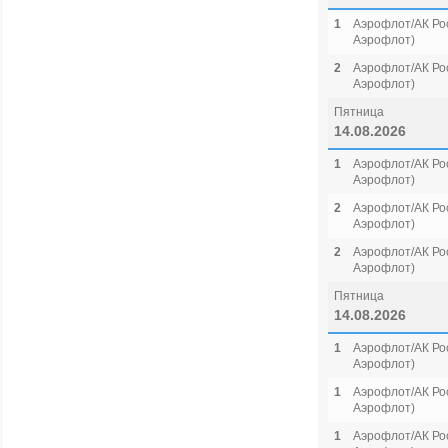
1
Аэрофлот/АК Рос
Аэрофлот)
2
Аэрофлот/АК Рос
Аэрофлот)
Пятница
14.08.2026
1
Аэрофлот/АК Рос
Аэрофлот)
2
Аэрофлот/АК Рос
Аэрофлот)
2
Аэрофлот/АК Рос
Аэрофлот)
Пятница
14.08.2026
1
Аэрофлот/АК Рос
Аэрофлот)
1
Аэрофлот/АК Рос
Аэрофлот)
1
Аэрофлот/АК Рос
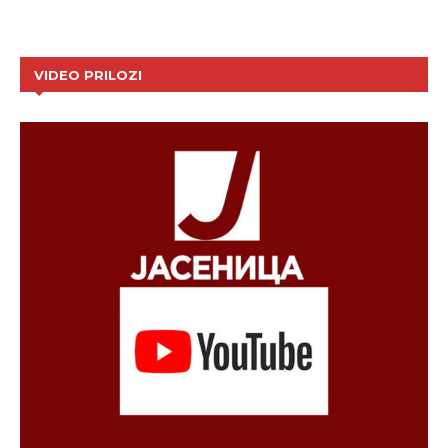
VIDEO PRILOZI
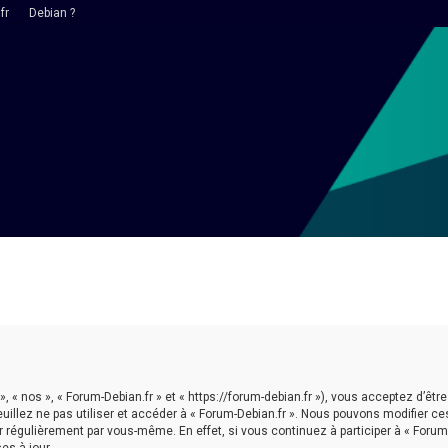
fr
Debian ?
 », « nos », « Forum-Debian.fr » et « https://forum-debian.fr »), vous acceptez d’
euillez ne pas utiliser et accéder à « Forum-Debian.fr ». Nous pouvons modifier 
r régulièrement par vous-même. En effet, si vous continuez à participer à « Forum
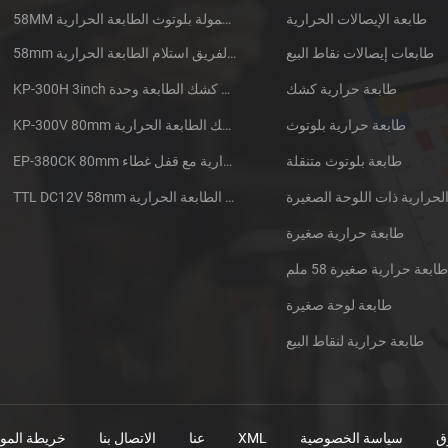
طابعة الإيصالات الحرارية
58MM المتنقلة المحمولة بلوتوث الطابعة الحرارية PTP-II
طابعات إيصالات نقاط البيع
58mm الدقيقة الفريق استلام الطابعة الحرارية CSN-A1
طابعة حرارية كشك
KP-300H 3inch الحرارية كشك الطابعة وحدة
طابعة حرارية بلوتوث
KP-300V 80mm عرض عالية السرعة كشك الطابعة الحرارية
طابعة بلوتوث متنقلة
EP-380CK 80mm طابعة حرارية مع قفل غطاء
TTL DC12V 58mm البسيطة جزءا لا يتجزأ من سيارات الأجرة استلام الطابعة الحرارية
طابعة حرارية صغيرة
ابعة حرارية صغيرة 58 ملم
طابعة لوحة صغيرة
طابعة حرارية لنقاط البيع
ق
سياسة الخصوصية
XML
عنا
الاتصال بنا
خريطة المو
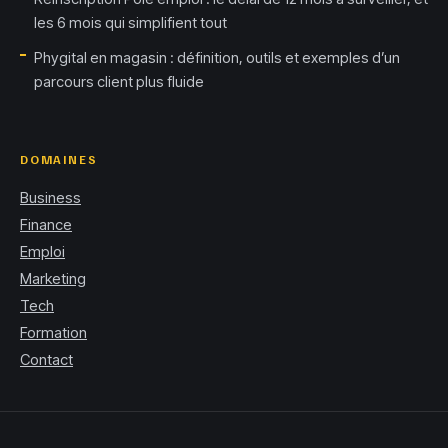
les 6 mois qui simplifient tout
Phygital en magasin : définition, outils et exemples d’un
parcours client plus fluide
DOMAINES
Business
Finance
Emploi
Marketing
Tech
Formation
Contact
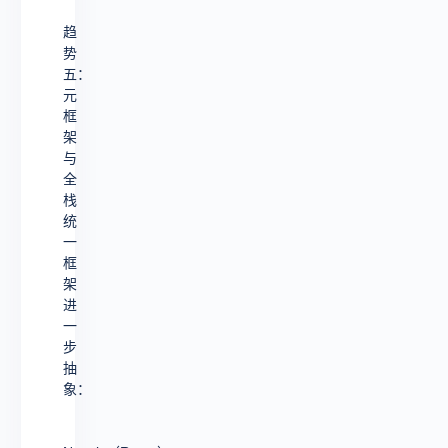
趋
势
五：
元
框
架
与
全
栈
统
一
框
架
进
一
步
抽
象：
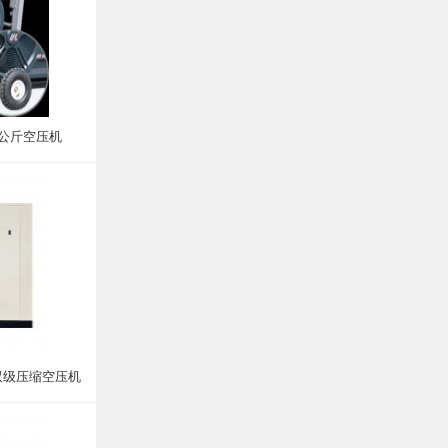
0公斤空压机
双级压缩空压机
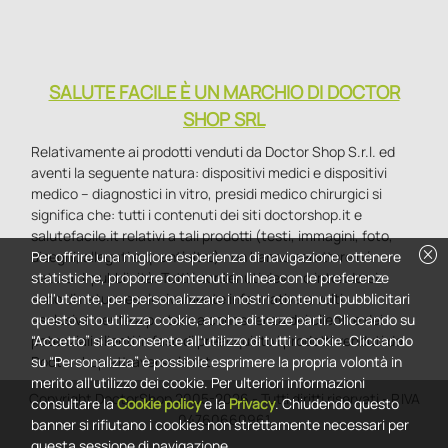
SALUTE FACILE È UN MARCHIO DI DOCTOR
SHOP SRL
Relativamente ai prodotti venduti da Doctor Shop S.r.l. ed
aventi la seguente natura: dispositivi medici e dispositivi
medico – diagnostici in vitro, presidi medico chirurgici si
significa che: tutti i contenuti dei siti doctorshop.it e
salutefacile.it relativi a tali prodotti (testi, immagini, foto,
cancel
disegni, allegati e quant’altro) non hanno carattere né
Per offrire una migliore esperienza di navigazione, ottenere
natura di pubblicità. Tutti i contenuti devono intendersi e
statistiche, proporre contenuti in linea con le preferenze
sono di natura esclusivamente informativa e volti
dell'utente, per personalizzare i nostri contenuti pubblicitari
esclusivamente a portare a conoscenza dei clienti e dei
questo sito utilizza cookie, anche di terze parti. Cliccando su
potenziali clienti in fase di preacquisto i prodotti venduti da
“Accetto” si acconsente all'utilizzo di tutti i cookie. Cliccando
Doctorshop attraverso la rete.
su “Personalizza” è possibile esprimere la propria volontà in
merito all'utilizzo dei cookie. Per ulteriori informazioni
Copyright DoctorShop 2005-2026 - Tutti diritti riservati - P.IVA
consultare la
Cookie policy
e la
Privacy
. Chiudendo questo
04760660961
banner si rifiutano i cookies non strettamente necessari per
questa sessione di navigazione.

◆ ◆ ◆

EXERCISE DESCRIPTION: Beginning with the line that contains "طابعة لوحة صغيرة" and ending with the last line of the entries above, repeat each line exactly, but not the pictures.

SOLUTION FOR THIS PROBLEM:
طابعة لوحة صغيرة
طابعة حرارية لنقاط البيع
ق
سياسة الخصوصية
XML
عنا
الاتصال بنا
خريطة المو
les 6 mois qui simplifient tout
Phygital en magasin : définition, outils et exemples d’un
parcours client plus fluide
DOMAINES
Business
Finance
Emploi
Marketing
Tech
Formation
Contact
趋
势
五：
元
框
架
与
全
栈
统
一
框
架
进
一
步
抽
象：
0公斤空压机
双级压缩空压机
SALUTE FACILE È UN MARCHIO DI DOCTOR
SHOP SRL
Relativamente ai prodotti venduti da Doctor Shop S.r.l. ed
aventi la seguente natura: dispositivi medici e dispositivi
medico – diagnostici in vitro, presidi medico chirurgici si
significa che: tutti i contenuti dei siti doctorshop.it e
salutefacile.it relativi a tali prodotti (testi, immagini, foto,
cancel
disegni, allegati e quant’altro) non hanno carattere né
Per offrire una migliore esperienza di navigazione, ottenere
natura di pubblicità. Tutti i contenuti devono intendersi e
statistiche, proporre contenuti in linea con le preferenze
sono di natura esclusivamente informativa e volti
dell'utente, per personalizzare i nostri contenuti pubblicitari
esclusivamente a portare a conoscenza dei clienti e dei
questo sito utilizza cookie, anche di terze parti. Cliccando su
potenziali clienti in fase di preacquisto i prodotti venduti da
“Accetto” si acconsente all'utilizzo di tutti i cookie. Cliccando
Doctorshop attraverso la rete.
su “Personalizza” è possibile esprimere la propria volontà in
merito all'utilizzo dei cookie. Per ulteriori informazioni
Copyright DoctorShop 2005-2026 - Tutti diritti riservati - P.IVA
consultare la
Cookie policy
e la
Privacy
. Chiudendo questo
04760660961
banner si rifiutano i cookies non strettamente necessari per
questa sessione di navigazione.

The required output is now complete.